Some Democrats Support Legislation Allowing Elon Musk to Launch His Own Cryptocurrency
Elon Musk, a well-known advocate and trader of cryptocurrency, may have the opportunity to develop his private currency on the X Money platform, thanks to some Senate Democrats endorsing the GENIUS Act. This pro-crypto legislation has garnered support from several Democrats, despite criticisms highlighting significant flaws in the bill.
The cryptocurrency industry utilized a considerable portion of their funds during the 2024 elections to secure a cooperative Congress, with donations contributing almost half of all corporate contributions to PACs last year. The week ahead aims to leverage this investment return with the help of Senate Democrats.
The GENIUS Act, which is co-sponsored by Sen. Kirsten Gillibrand, the chair of the Democratic Senatorial Campaign Committee, is set to be discussed by the Senate Banking Committee. Gillibrand has long been advocating for industry-friendly cryptocurrency laws, and she may have found the support she needs, with many Democrats receiving substantial contributions from crypto PACs and being willing to work alongside Republicans and the White House.
Despite the bill’s supporters touting it as vital to enhance safety in cryptocurrency markets, consumer advocacy groups, other senators, and even regulators with a pro-crypto leaning have expressed concerns regarding the potential consequences of the GENIUS Act. Critics argue that the bill could create a system akin to the Wild West for stablecoins, with inadequate standards and security for users while granting companies like Elon Musk’s X the authority to establish a lightly monitored private currency.
Senator Bill Hagerty’s GENIUS Act, co-sponsored by committee chair Sen. Tim Scott and Sen. Cynthia Lummis, aims to establish a regulatory framework for stablecoin issuers based on their asset sizes. Those under $10 billion would fall under state regulations, while those over $10 billion would be regulated by federal agencies like the Federal Reserve or the Office of the Comptroller of the Currency. The rules proposed include licensing procedures, compliance with anti-money laundering laws, sanctions regulations, and 100 percent reserve requirements for backing assets. However, the bill’s stipulations clearly outline that regulation will be “light-touch”, with supervision, examination, and enforcement having defined limitations.
Juxtaposed against the Democrats’ broader struggle to counteract the Trump administration on issues like tax cuts for the wealthy or Medicaid cuts, many Democrats seem inclined to heed the demands of the cryptocurrency industry and Silicon Valley. The GENIUS Act sits prominently atop their list of priorities.

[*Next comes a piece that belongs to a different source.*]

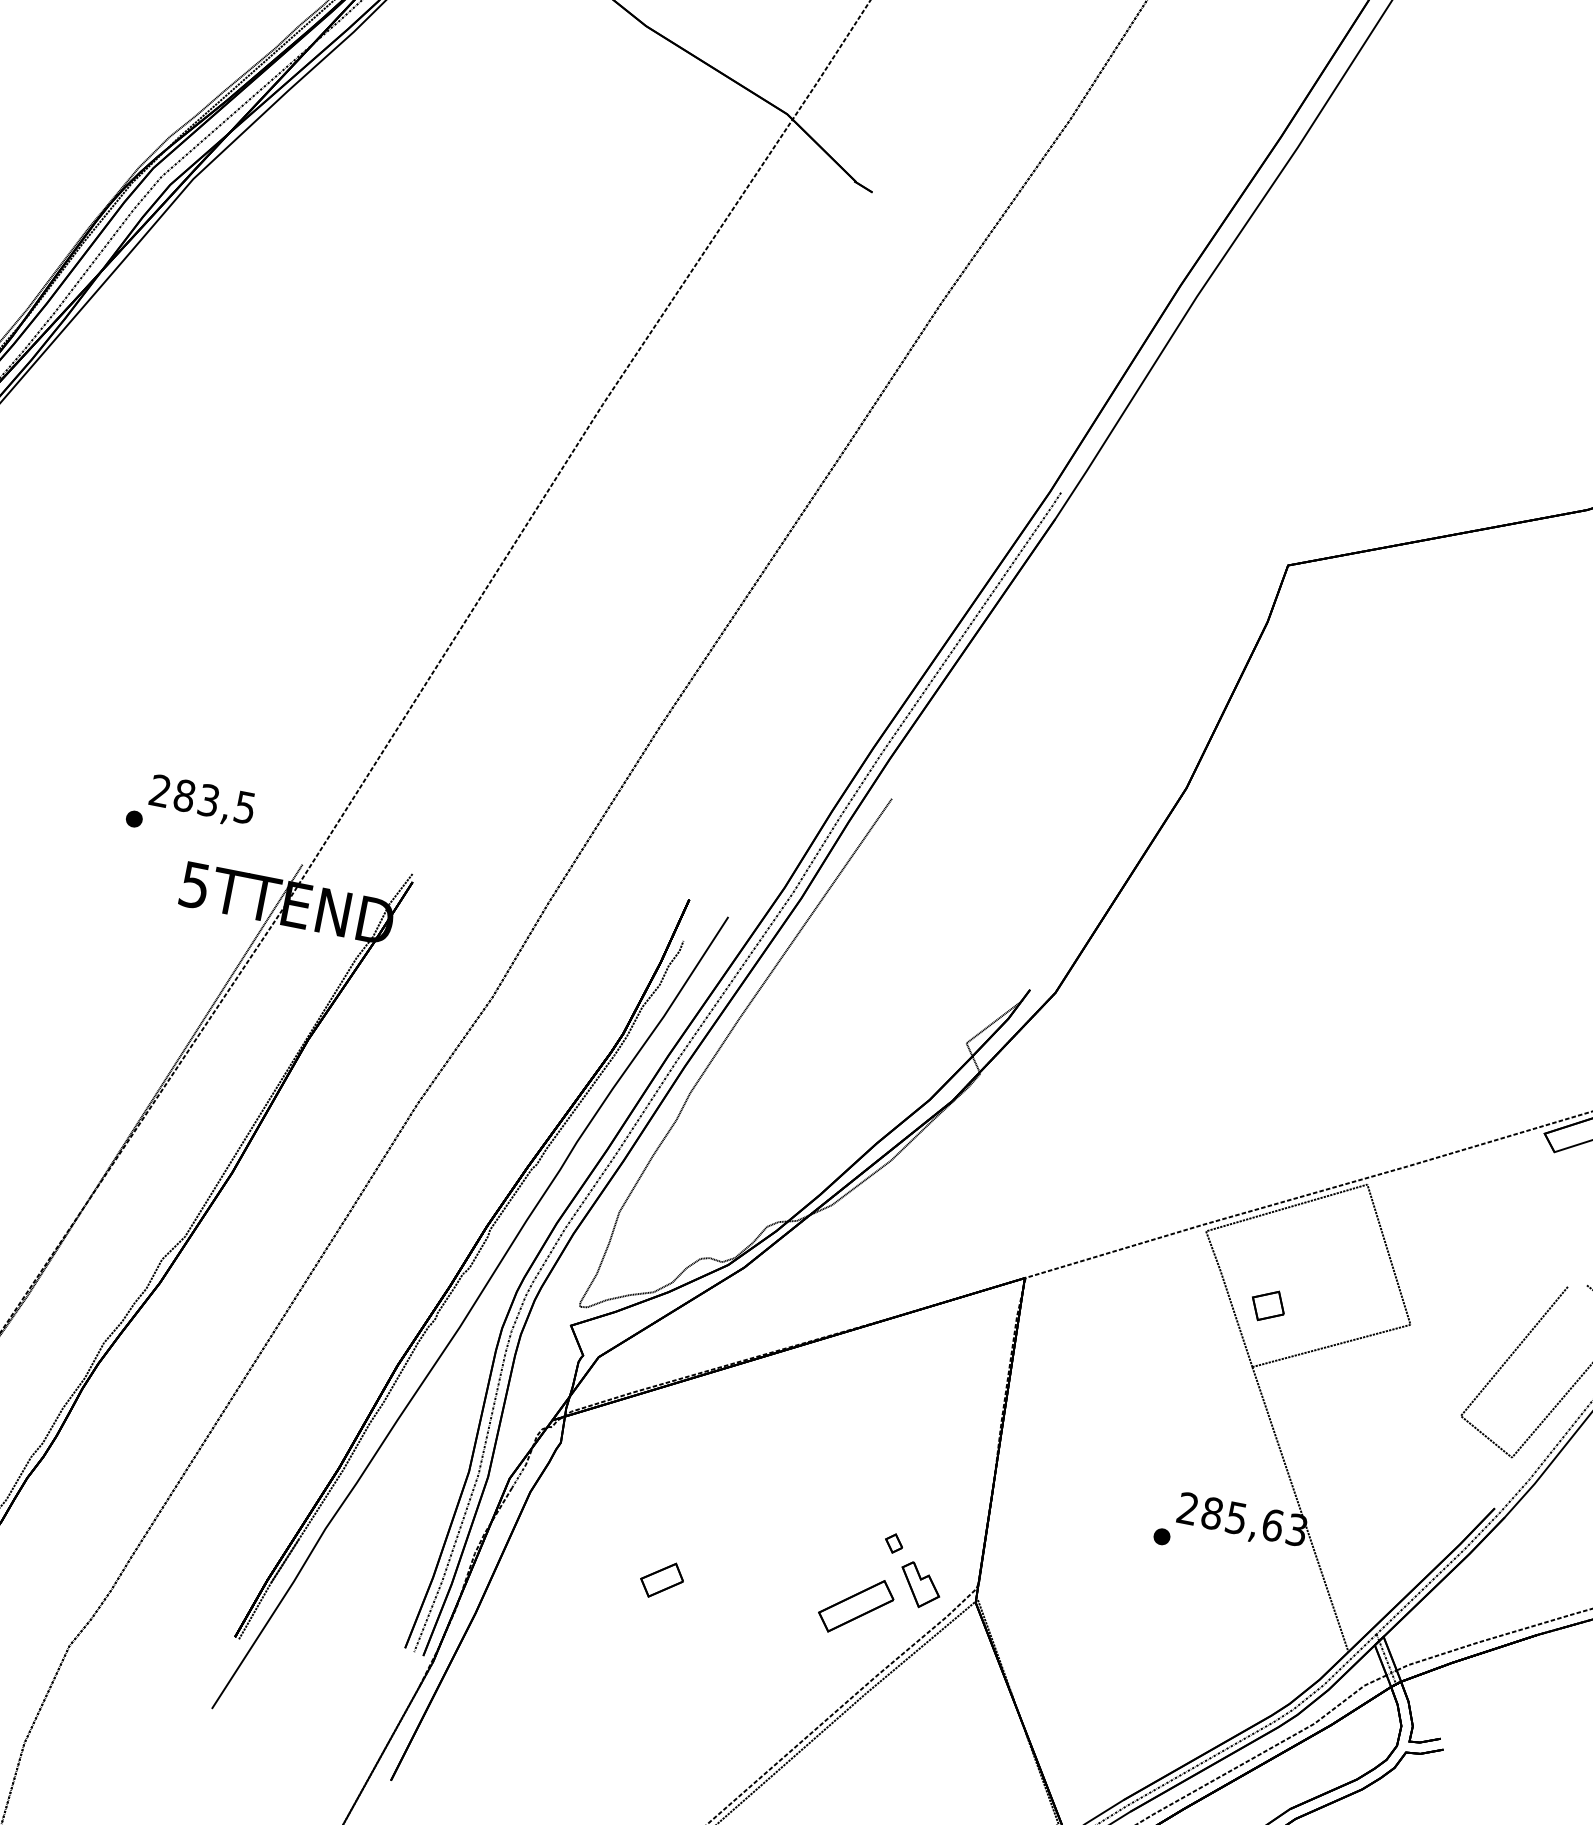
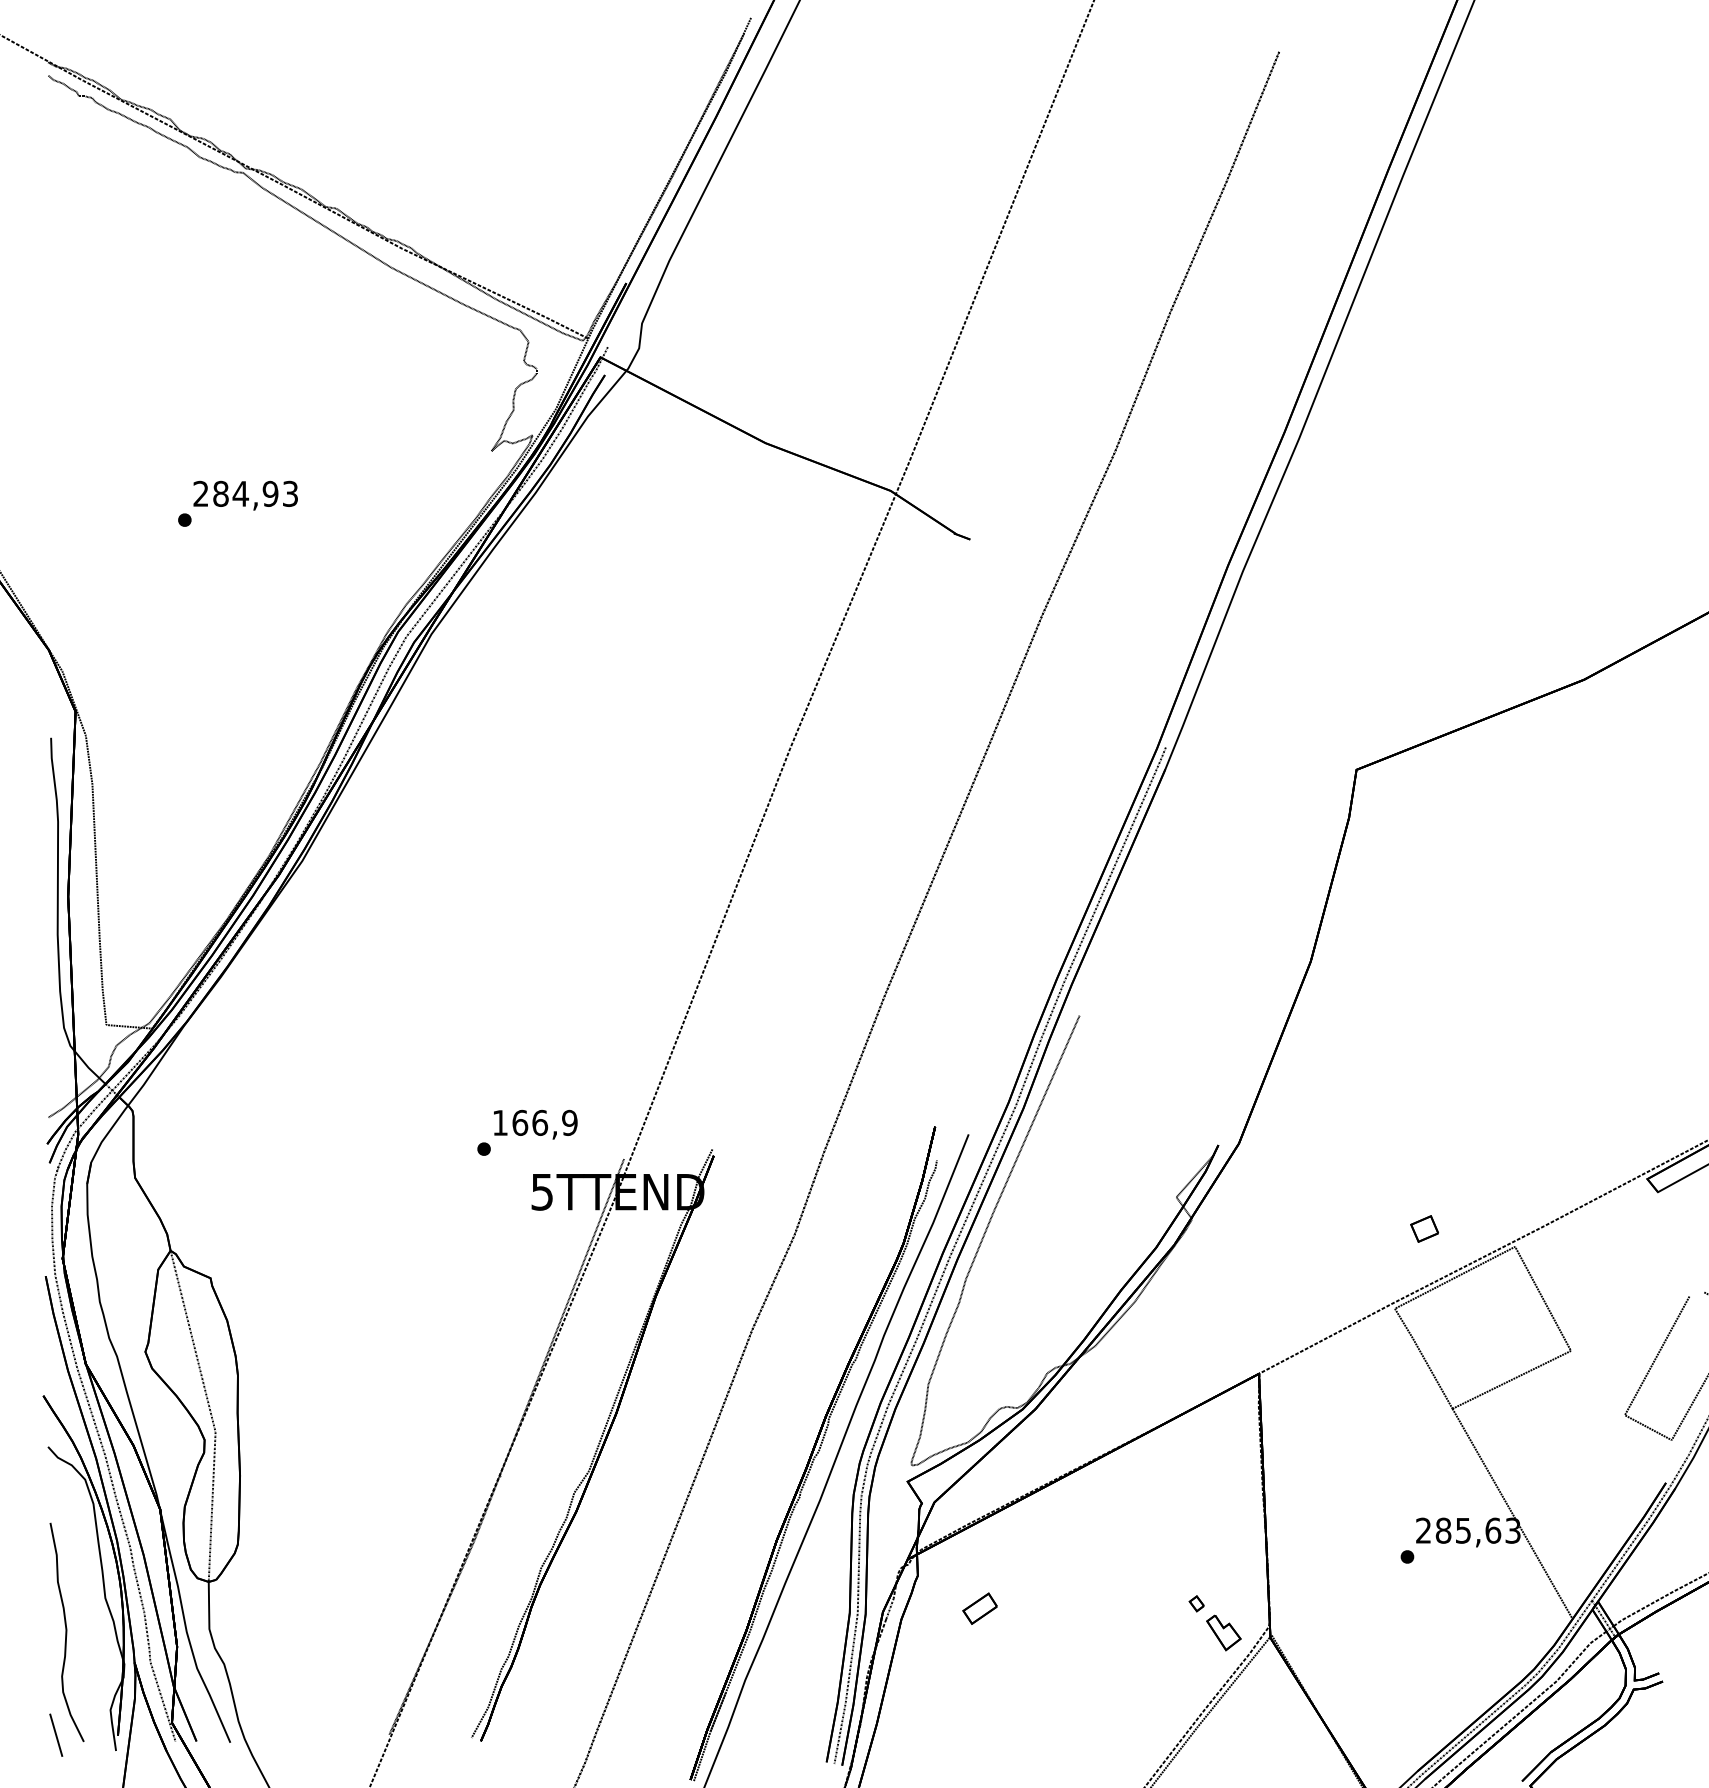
text: (202, 798) -> (534, 1122), 283,5 -> 166,9
part: (1268, 1305) -> (1424, 1228), moved
part: (661, 1579) -> (979, 1608), moved
part: (856, 1605) -> (1176, 1658), removed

Cryptocurrency assets like stablecoins, intended to emulate traditional banking assets, such as bank deposits or money market funds, are designed to maintain value pegged to the US dollar or a standard currency. Advocates argue that stablecoins serve as efficient mediums for trading, settling transactions, and making payments for goods and services, especially in the realm of trading other cryptocurrencies.
The potential ramifications of the GENIUS Act are being heavily debated, with concerns about regulatory oversight and implications on financial security at the core of the discourse. With negotiations ongoing, a revised version of the bill is anticipated, which could reshape the regulation and supervision of stablecoins and their issuers. It remains to be seen how this legislation will impact the cryptocurrency industry and the broader economy’s financial stability.